Die beiden Ukrainer waren im mit Birnen beladenen Lastwagen von Italien nach Litauen unterwegs, als dem 31-jährigen Lenker gegen drei Uhr im Gemeindegebiet von Nestelbach im Ilztal kurz die Augen zufielen. Der Lkw überquerte ungebremst die Überholspur und krachte mit voller Wucht gegen die Mittelleitschiene.
Der Laster hinterließ eine Spur der Verwüstung. Wrackteile flogen durch die Luft und landeten auf der Fahrbahn. Zwei Pkw-Lenker auf der Fahrt in Richtung Graz konnten nicht mehr ausweichen und erlitten Reifenschäden. Vermutlich zu lange auf die Unfallstelle geschaut hat ein anderer Lenker: Er verursachte einen Auffahrunfall. Glücklicherweise blieben alle Beteiligten, darunter auch der Unfalllenker und sein 36-jähriger Bruder, unverletzt.
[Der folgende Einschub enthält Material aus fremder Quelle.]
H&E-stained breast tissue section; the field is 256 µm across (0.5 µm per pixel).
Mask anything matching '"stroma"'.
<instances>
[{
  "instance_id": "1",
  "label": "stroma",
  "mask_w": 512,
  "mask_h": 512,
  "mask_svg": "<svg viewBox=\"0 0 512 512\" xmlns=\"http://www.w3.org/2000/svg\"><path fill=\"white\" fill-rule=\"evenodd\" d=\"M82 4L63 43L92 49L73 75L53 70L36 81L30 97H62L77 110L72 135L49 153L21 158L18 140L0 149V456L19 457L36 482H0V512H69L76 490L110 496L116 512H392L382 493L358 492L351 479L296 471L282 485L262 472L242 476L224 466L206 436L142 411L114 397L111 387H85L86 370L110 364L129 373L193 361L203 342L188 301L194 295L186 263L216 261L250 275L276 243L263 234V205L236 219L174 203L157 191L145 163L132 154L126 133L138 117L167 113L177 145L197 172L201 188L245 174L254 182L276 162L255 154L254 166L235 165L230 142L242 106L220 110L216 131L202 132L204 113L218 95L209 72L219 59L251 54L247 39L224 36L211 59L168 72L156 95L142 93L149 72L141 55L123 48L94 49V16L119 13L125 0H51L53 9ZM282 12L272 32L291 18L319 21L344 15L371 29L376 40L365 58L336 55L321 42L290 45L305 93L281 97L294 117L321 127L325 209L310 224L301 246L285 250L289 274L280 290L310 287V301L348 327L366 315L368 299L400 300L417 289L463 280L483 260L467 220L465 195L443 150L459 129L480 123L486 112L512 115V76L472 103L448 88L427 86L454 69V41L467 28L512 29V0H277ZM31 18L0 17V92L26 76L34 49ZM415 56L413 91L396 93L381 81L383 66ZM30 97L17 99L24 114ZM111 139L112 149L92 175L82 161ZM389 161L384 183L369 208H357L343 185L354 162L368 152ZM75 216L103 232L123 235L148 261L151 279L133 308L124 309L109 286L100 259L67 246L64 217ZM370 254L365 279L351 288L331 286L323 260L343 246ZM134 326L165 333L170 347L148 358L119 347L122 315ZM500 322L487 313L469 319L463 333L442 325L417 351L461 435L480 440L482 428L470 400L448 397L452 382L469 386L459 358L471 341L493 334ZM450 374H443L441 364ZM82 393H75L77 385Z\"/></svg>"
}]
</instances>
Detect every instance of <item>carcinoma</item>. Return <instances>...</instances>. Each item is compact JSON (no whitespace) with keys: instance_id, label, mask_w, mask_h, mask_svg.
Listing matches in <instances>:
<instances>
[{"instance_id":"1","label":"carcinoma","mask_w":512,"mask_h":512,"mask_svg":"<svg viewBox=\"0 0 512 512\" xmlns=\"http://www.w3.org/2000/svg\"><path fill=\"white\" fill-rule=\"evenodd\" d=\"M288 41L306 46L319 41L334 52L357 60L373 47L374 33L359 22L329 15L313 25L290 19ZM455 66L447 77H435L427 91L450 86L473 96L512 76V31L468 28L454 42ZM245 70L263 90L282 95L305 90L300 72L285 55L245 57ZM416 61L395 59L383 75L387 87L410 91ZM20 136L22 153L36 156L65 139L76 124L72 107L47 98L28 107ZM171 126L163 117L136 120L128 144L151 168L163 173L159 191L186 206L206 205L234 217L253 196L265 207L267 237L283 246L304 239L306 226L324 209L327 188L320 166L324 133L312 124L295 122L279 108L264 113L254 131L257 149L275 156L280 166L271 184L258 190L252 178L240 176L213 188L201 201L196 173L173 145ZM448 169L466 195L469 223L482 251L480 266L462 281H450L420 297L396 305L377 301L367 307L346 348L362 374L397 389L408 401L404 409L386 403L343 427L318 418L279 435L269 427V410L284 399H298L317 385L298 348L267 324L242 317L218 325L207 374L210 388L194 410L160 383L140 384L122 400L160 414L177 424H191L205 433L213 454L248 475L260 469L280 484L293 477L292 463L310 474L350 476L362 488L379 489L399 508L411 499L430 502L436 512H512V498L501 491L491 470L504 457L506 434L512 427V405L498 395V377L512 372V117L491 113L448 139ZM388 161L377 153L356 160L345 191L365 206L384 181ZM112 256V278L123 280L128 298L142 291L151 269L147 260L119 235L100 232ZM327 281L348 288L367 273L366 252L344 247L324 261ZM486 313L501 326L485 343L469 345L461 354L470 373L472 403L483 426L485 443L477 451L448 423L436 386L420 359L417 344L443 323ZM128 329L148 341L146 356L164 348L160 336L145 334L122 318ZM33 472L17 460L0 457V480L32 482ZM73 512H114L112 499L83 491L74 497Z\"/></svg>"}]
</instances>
Große Menge an Diesel ausgelaufen
Dennoch hatten die Einsatzkräfte alle Hände voll zu tun. Aus dem aufgerissenen Tank des Lastwagens waren 200 bis 300 Liter Treibstoff ausgelaufen. Die Freiwilligen Feuerwehren Neudorf, Ilz, Hochegg und Fürstenfeld gruben das mit Diesel getränkte Erdreich aus, sammelten umherliegende Lkw-Teile ein und richteten den in Schräglage geratenen Sattelzug per Kran wieder auf.
Die Polizei sprach von einem großen Glück, dass der Crash keine Verletzten gefordert hatte. Eine Überprüfung ergab, dass der Lenker die vorgeschriebene maximale Fahrtzeit nicht überschritten hatte.